====== Input records

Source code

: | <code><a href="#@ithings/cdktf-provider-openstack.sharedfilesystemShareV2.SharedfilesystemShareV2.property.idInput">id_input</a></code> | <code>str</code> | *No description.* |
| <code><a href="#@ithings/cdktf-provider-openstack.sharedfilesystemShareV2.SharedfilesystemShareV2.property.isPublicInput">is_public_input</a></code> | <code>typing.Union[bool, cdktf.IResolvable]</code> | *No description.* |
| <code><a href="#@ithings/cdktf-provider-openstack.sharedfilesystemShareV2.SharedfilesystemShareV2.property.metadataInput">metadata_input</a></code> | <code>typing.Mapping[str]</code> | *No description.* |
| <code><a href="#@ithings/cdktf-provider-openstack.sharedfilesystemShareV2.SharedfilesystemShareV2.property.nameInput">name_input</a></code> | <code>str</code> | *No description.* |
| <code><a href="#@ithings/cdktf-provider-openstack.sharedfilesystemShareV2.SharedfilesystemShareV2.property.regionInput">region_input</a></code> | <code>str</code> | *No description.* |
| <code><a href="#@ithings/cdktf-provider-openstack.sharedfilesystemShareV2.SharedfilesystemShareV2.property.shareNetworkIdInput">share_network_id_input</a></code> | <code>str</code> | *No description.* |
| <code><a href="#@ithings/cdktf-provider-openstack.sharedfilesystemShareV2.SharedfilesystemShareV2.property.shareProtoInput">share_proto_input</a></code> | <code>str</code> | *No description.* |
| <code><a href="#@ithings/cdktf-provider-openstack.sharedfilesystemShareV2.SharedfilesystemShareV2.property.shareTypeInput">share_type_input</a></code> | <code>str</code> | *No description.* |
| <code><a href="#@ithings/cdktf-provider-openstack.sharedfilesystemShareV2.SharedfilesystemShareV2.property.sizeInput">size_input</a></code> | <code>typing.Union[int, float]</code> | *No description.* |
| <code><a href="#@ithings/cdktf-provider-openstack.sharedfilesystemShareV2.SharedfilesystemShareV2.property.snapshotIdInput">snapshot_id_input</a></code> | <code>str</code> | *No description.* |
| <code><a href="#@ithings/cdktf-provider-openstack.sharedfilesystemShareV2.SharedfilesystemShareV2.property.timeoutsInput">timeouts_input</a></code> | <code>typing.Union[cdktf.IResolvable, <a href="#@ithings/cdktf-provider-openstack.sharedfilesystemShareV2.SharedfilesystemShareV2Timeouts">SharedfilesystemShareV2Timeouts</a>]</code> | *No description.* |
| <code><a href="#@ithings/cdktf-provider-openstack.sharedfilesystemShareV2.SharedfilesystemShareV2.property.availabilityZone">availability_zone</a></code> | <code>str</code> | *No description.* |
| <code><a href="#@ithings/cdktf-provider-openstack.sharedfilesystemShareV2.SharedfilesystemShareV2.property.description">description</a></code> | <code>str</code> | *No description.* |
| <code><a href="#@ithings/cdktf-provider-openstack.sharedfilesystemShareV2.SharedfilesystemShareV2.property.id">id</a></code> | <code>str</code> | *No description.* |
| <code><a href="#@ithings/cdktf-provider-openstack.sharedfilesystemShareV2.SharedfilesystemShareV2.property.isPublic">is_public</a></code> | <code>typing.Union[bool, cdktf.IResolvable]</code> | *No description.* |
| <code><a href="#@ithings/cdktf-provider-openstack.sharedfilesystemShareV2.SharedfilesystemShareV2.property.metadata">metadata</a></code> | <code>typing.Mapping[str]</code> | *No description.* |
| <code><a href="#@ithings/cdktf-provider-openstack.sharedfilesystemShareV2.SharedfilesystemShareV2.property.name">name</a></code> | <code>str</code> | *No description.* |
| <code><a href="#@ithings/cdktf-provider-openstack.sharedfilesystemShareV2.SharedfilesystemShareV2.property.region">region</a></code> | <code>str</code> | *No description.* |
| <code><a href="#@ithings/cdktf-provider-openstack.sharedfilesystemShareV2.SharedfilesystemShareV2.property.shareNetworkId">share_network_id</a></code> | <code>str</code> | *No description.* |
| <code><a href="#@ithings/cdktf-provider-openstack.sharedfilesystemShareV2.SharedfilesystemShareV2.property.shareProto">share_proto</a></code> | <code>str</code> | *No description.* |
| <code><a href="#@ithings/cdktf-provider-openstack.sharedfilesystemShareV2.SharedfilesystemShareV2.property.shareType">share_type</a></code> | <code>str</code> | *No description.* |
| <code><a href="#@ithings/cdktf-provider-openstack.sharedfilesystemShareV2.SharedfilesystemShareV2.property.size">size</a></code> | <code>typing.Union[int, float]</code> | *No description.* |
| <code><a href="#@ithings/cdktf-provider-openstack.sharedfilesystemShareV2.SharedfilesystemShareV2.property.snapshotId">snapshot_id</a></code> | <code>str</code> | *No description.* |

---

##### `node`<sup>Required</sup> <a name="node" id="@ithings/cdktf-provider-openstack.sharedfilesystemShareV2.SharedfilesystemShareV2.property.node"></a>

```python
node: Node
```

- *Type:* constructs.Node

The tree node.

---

============

* _The task_: Reproduce each line from the records that contains the word "IResolvable".

* _Solution to the exercise_:
| <code><a href="#@ithings/cdktf-provider-openstack.sharedfilesystemShareV2.SharedfilesystemShareV2.property.isPublicInput">is_public_input</a></code> | <code>typing.Union[bool, cdktf.IResolvable]</code> | *No description.* |
| <code><a href="#@ithings/cdktf-provider-openstack.sharedfilesystemShareV2.SharedfilesystemShareV2.property.timeoutsInput">timeouts_input</a></code> | <code>typing.Union[cdktf.IResolvable, <a href="#@ithings/cdktf-provider-openstack.sharedfilesystemShareV2.SharedfilesystemShareV2Timeouts">SharedfilesystemShareV2Timeouts</a>]</code> | *No description.* |
| <code><a href="#@ithings/cdktf-provider-openstack.sharedfilesystemShareV2.SharedfilesystemShareV2.property.isPublic">is_public</a></code> | <code>typing.Union[bool, cdktf.IResolvable]</code> | *No description.* |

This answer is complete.